Rename every "pose" in the records to "view", and reproduce all other lines without change.

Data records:
========================================
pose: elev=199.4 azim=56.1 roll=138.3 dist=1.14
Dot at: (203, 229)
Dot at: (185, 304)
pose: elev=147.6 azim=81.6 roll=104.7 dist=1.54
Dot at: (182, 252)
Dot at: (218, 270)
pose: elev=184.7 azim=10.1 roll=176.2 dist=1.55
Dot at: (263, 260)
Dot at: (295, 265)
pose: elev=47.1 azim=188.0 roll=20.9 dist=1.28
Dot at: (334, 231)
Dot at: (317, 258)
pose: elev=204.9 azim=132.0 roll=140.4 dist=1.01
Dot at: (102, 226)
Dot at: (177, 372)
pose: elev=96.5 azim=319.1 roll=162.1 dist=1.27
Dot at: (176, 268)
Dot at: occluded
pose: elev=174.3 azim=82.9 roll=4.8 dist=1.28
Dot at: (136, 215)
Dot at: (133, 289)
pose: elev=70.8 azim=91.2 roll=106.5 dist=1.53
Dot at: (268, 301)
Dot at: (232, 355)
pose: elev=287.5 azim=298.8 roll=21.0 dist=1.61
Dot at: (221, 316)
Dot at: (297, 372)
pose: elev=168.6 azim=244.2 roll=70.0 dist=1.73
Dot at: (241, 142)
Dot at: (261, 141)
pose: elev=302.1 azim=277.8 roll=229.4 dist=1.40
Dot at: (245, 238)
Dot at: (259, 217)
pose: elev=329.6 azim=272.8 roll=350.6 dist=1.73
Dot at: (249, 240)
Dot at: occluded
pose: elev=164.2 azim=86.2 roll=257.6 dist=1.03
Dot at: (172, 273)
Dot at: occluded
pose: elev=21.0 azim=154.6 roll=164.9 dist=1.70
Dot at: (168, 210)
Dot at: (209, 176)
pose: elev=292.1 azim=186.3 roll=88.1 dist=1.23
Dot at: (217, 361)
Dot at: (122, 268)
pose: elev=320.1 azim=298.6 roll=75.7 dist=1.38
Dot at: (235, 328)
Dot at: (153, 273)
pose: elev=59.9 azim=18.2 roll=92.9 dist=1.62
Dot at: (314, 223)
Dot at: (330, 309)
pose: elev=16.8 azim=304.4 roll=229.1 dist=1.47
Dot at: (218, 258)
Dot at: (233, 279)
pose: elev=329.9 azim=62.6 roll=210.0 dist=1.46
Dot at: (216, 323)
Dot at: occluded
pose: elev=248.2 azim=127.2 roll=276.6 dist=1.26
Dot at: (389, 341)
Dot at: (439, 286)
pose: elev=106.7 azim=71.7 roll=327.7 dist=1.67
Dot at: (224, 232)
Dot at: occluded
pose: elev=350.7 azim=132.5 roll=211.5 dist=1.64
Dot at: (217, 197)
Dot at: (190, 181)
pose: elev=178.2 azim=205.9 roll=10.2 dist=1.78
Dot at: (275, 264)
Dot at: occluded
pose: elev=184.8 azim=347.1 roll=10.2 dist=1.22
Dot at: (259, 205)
========================================
Correct answer:
view: elev=199.4 azim=56.1 roll=138.3 dist=1.14
Dot at: (203, 229)
Dot at: (185, 304)
view: elev=147.6 azim=81.6 roll=104.7 dist=1.54
Dot at: (182, 252)
Dot at: (218, 270)
view: elev=184.7 azim=10.1 roll=176.2 dist=1.55
Dot at: (263, 260)
Dot at: (295, 265)
view: elev=47.1 azim=188.0 roll=20.9 dist=1.28
Dot at: (334, 231)
Dot at: (317, 258)
view: elev=204.9 azim=132.0 roll=140.4 dist=1.01
Dot at: (102, 226)
Dot at: (177, 372)
view: elev=96.5 azim=319.1 roll=162.1 dist=1.27
Dot at: (176, 268)
Dot at: occluded
view: elev=174.3 azim=82.9 roll=4.8 dist=1.28
Dot at: (136, 215)
Dot at: (133, 289)
view: elev=70.8 azim=91.2 roll=106.5 dist=1.53
Dot at: (268, 301)
Dot at: (232, 355)
view: elev=287.5 azim=298.8 roll=21.0 dist=1.61
Dot at: (221, 316)
Dot at: (297, 372)
view: elev=168.6 azim=244.2 roll=70.0 dist=1.73
Dot at: (241, 142)
Dot at: (261, 141)
view: elev=302.1 azim=277.8 roll=229.4 dist=1.40
Dot at: (245, 238)
Dot at: (259, 217)
view: elev=329.6 azim=272.8 roll=350.6 dist=1.73
Dot at: (249, 240)
Dot at: occluded
view: elev=164.2 azim=86.2 roll=257.6 dist=1.03
Dot at: (172, 273)
Dot at: occluded
view: elev=21.0 azim=154.6 roll=164.9 dist=1.70
Dot at: (168, 210)
Dot at: (209, 176)
view: elev=292.1 azim=186.3 roll=88.1 dist=1.23
Dot at: (217, 361)
Dot at: (122, 268)
view: elev=320.1 azim=298.6 roll=75.7 dist=1.38
Dot at: (235, 328)
Dot at: (153, 273)
view: elev=59.9 azim=18.2 roll=92.9 dist=1.62
Dot at: (314, 223)
Dot at: (330, 309)
view: elev=16.8 azim=304.4 roll=229.1 dist=1.47
Dot at: (218, 258)
Dot at: (233, 279)
view: elev=329.9 azim=62.6 roll=210.0 dist=1.46
Dot at: (216, 323)
Dot at: occluded
view: elev=248.2 azim=127.2 roll=276.6 dist=1.26
Dot at: (389, 341)
Dot at: (439, 286)
view: elev=106.7 azim=71.7 roll=327.7 dist=1.67
Dot at: (224, 232)
Dot at: occluded
view: elev=350.7 azim=132.5 roll=211.5 dist=1.64
Dot at: (217, 197)
Dot at: (190, 181)
view: elev=178.2 azim=205.9 roll=10.2 dist=1.78
Dot at: (275, 264)
Dot at: occluded
view: elev=184.8 azim=347.1 roll=10.2 dist=1.22
Dot at: (259, 205)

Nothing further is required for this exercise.